§ **Extracted text**:
# Barn Bats



## Walkamile (Dec 29, 2008)

Cowgirl, I wouldn't be a bit surprised. Not uncommon. Bats find the darnedest places to roost. We own a log home and on the lower logs (they are cut in half lengthwise and placed over the flashing) my husband heard what he thought was a mouse scratching. Well after fiddling around a bit, out flew a bat! LOL! 

As you know, they eat a tremendous amount of insects, so while I don't get all warm and fuzzy over the little creatures, I'm okay with them doing their job.


----------



## Alwaysbehind (Jul 10, 2009)

So jealous Cowgirl. I wish we had a good place to put up bat houses. I would love if we had a good bat population to take care of some of the bugs.


----------



## mbender (Jul 22, 2009)

Got em! Even during the afternoon I hear their high pitch squeaks. If I stay out long enough they eventually come out. Makes for having to go in the barn so much fun!
_Posted via Mobile Device_


----------



## Speed Racer (Oct 21, 2009)

I have bats, too. Unfortunately, I think they're roosting in the attic. :?

I'm going to put up more netting over the ventilation holes in the brick. That way, they'll have to find somewhere else to roost.

It's not like I don't have several buildings on the property that they can use! They sure as heck don't need to be in the attic.

§ **Exercise brief**:
Copy the barn bats thread starting at "Cowgirl, I wouldn't" and ending at "(Jul 10, 2009)", and rename "log home" to "farmhouse" along the way. This listing comes from a source unrelated to the barn bats thread.

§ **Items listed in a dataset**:

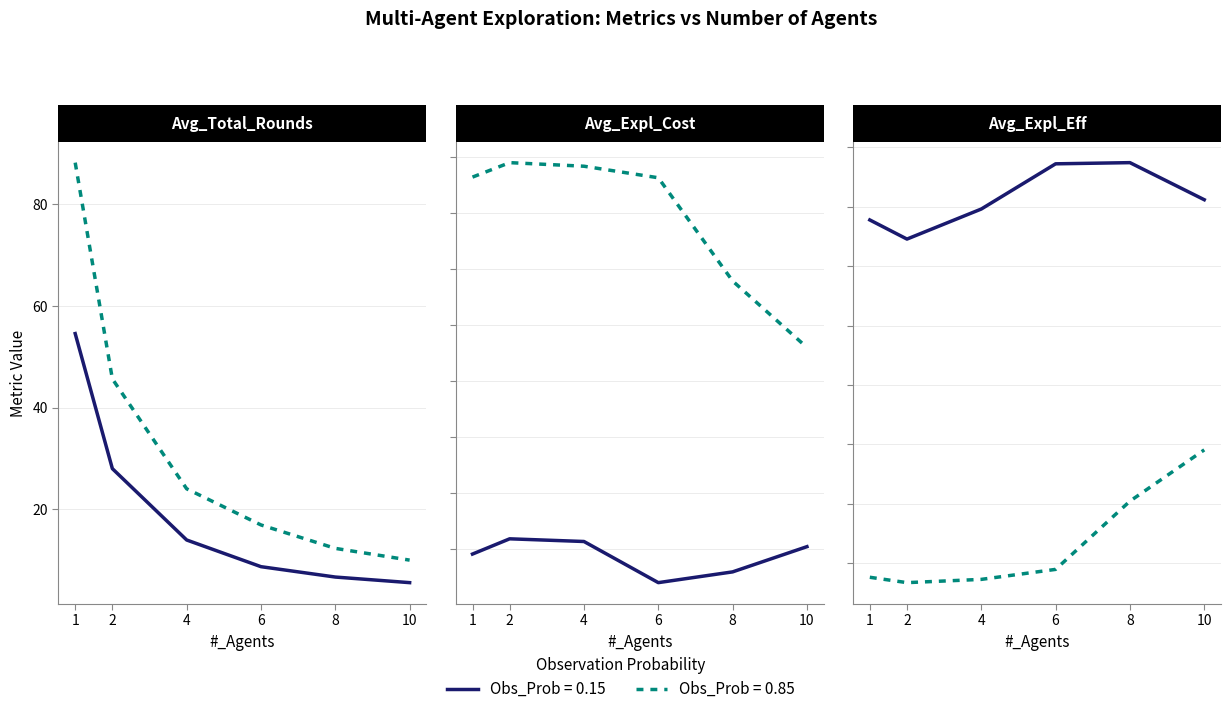

What is the difference between the maximum and minimum values in the Avg_Expl_Eff (Obs=0.15) series?

0.3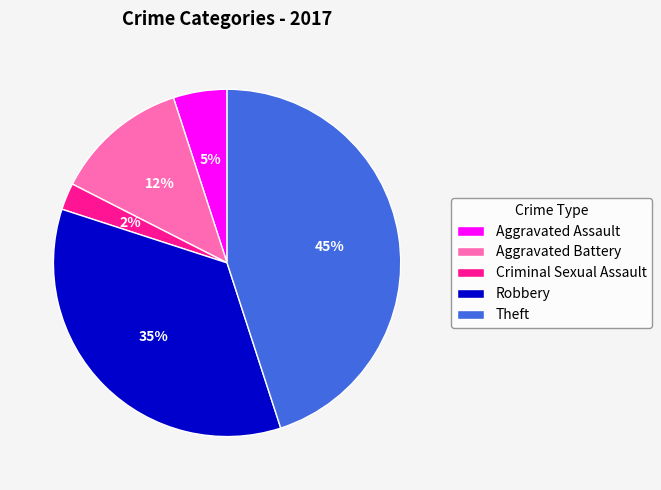

Does Aggravated Assault account for over 50% of the chart?

No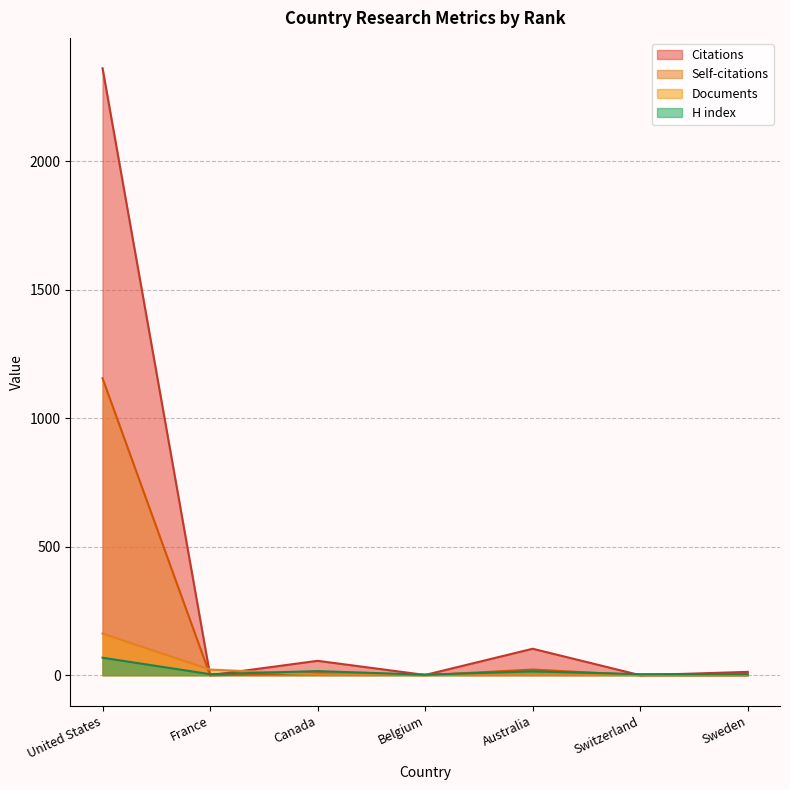

Where is Citations nearest to the value 1181?

Australia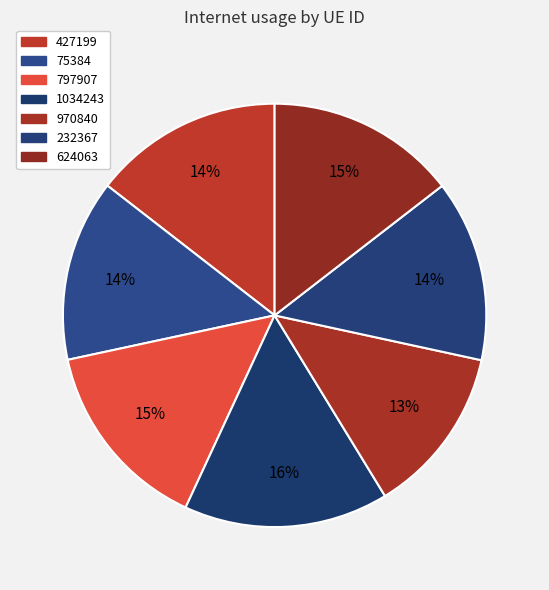

To the nearest percent, what is the difference between the largest and smallest slice percentages?

3%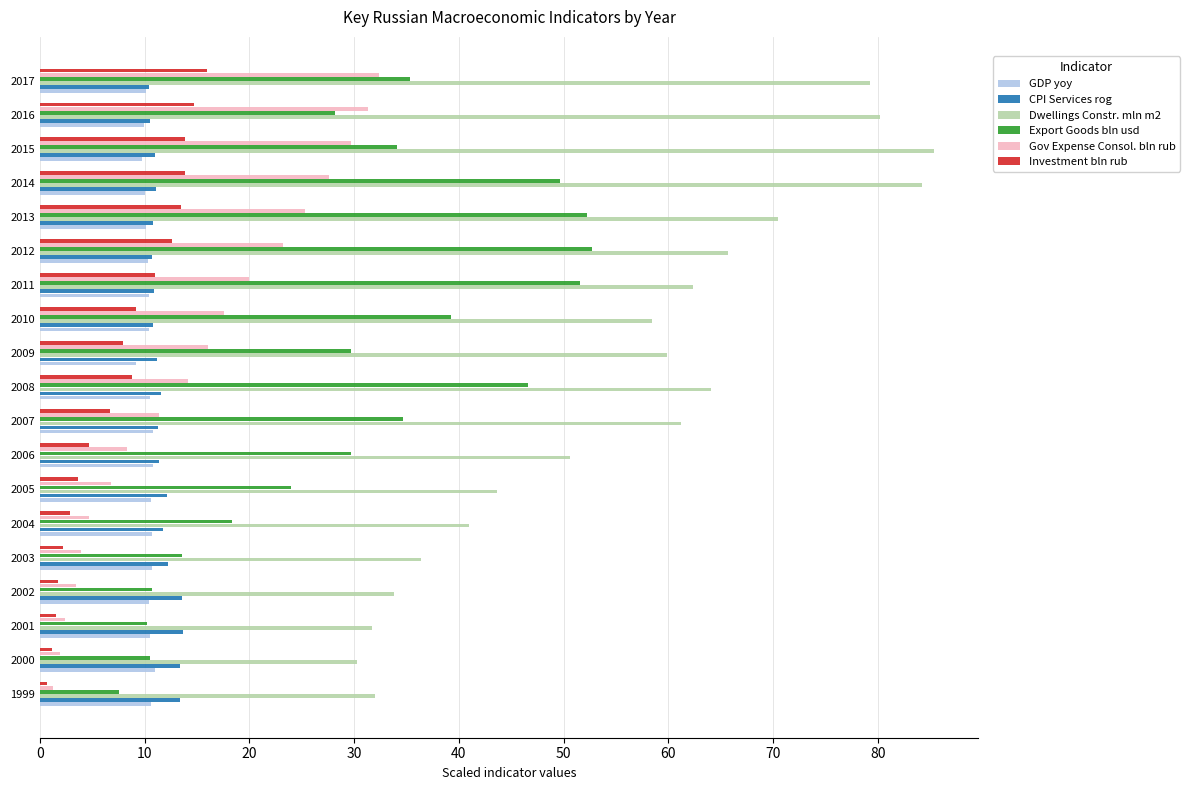

Between 2004 and 2009, which series saw the biggest shift?

Dwellings Constr. mln m2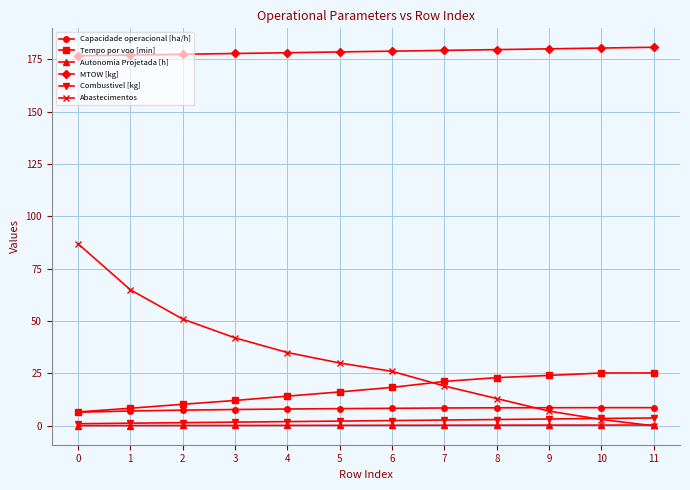

The value of MTOW [kg] at 2 is 285.8. True or false?

False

§ **Reply to the task**:
Cowgirl, I wouldn't be a bit surprised. Not uncommon. Bats find the darnedest places to roost. We own a farmhouse and on the lower logs (they are cut in half lengthwise and placed over the flashing) my husband heard what he thought was a mouse scratching. Well after fiddling around a bit, out flew a bat! LOL! 

As you know, they eat a tremendous amount of insects, so while I don't get all warm and fuzzy over the little creatures, I'm okay with them doing their job.


----------



## Alwaysbehind (Jul 10, 2009)